Do Solar Batteries Stack Up At Your House?


Many of us dream of living “off grid” or as closely as possible to avoid the never ending increases in electricity price hikes and governments gouging profits from monopoly electricity generators, transmitters and distributors. Now the retail sector of the electricity market has been privatised they want to clip our ticket pretty hard as well.

So how do you know if it’s worth investing in a solar generation system and battery storage unit? Well The Local and Surrounds has crunched the numbers for you. A case study of the average usage of two people in our region can be a useful guide to making these decisions.

Such an average household consumes around 20 kilowatts per day at an average 23 cents per kilowatt or $4.60 per day. This creates quarterly bills of around $420 and a yearly bill of $1680. If you are an air conditioner user you can round this up to $2000 depending on the summer’s severity.

So the cost of a 6.5 kilowatt solar system is around $6500 installed and the average system this size will generate 27 kilowatts per day or 9855 kilowatts per annum. At an average 10 cents per kilowatt assuming you sell 20 kilowatts per day will nett you $2.00 per day or $730 per year. Assuming you save 23 cents per kilowatt on the remaining 7 kilowatts you use during the day you save $1.61 per day or $587 per year.

Assuming a 3% rise in electricity costs per year the total average yearly saving is $1633 meaning you will break even on your purchase in four years. Assuming the unit lasts 15 years you will go on to make 11 years of further profit totalling $17 963 in total profits. This is around $1197 a year. From this return you have to pay for the 13 kilowatts you use at night costing 23 cents each or $2.99 a day or $1091 per year. This means a profit of $106 per year or a 1.6% p.a. return on investment.

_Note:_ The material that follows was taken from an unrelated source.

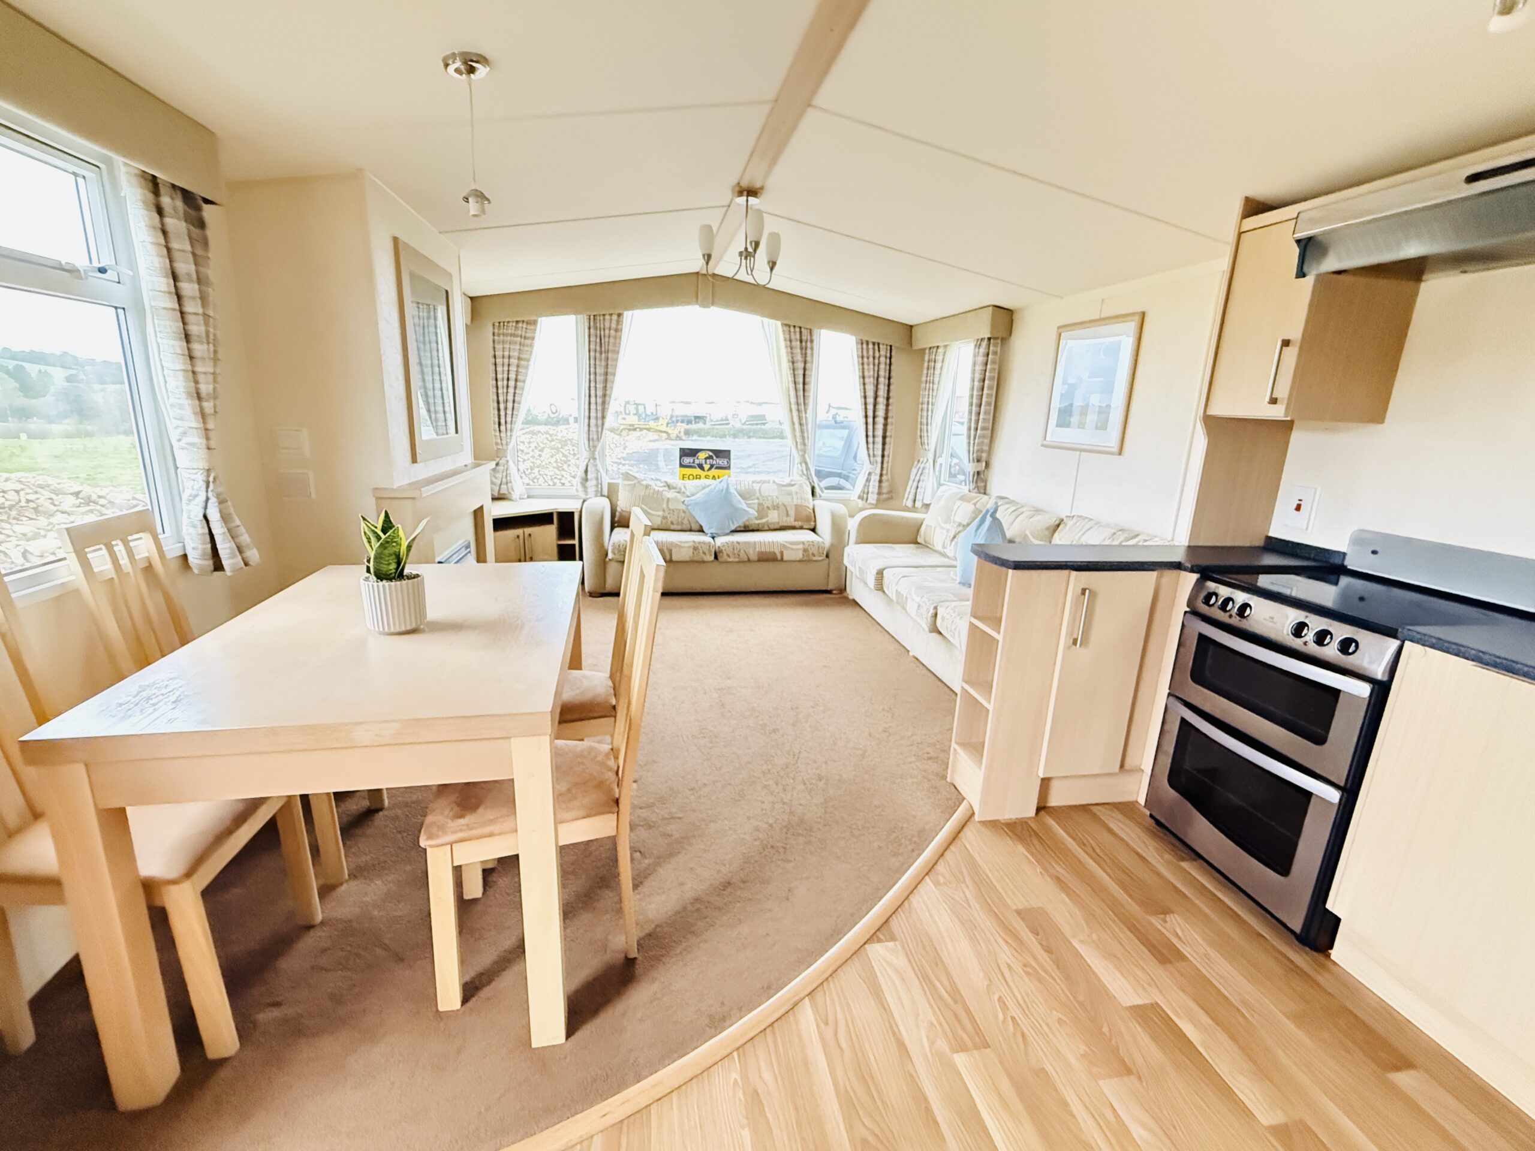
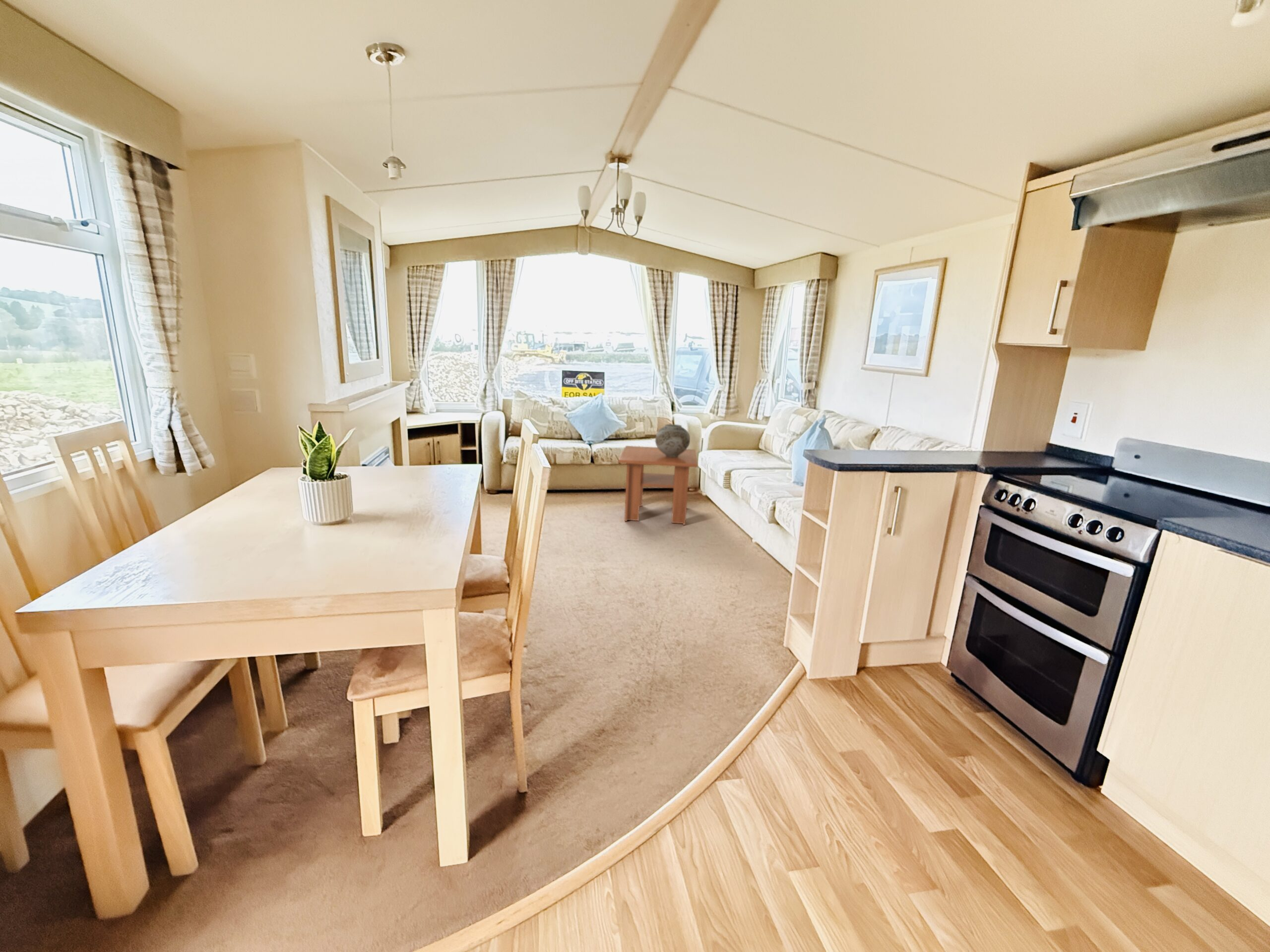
+ coffee table [618,445,699,526]
+ vase [655,423,691,457]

If you borrow money at 3% interest you are actually losing money investing in solar without battery storage. Alternatively if you’re not borrowing but earning 5% on this as part of your Super you are also behind.

If you add a Tesla Battery to the equation it changes the maths significantly as the unit costs a further $14000 to install making the total investment $20500. The average system this size will generate 27 kilowatts per day or 9855 kilowatts per annum. At an average 10 cents per kilowatt assuming you sell 13 kilowatts per day will nett you $1.30 per day or $474.50 per year. Assuming you save 23 cents per kilowatt on the 20 kilowatts you use of your own battery power you have stored you save $4.60 per day or $1679 per year.

Assuming a 3% rise in electricity costs per year the total average yearly saving is $2670 meaning you will break even on your purchase in seven and a half years. Assuming the unit lasts 15 years you will go on to make 7.5 years of further profit totalling $20025 in total profits. This is around $1335 a year or 6.5% p.a. return on investment and no power bills into the future for the full 15 years plus.

If you borrow money at 3% interest you are making money investing in solar with battery storage. Alternatively if you’re not borrowing but earning 5% on this as part of your Super you are also ahead of the game with this option. As always seek your own advice on this.

Of course if you sell your house before the break-even point you may lose unless the buyer pays more for the solar facility however this is always hard to gauge in the overall negotiation of a house sale. There is also risk of solar damage outside the warranty terms or a breakdown so be sure to buy from a reputable company who honours their 15 year warranty.

Please note that the equation for solar without a battery improves the more daytime power you use on things like washing, ironing, cooking and other high use activities. Alternatively the equation for a battery owner is the same whether the cooking, ironing or washing is done anytime of the day as its using power stored from the sun during the day rather than drawing from the grid at night.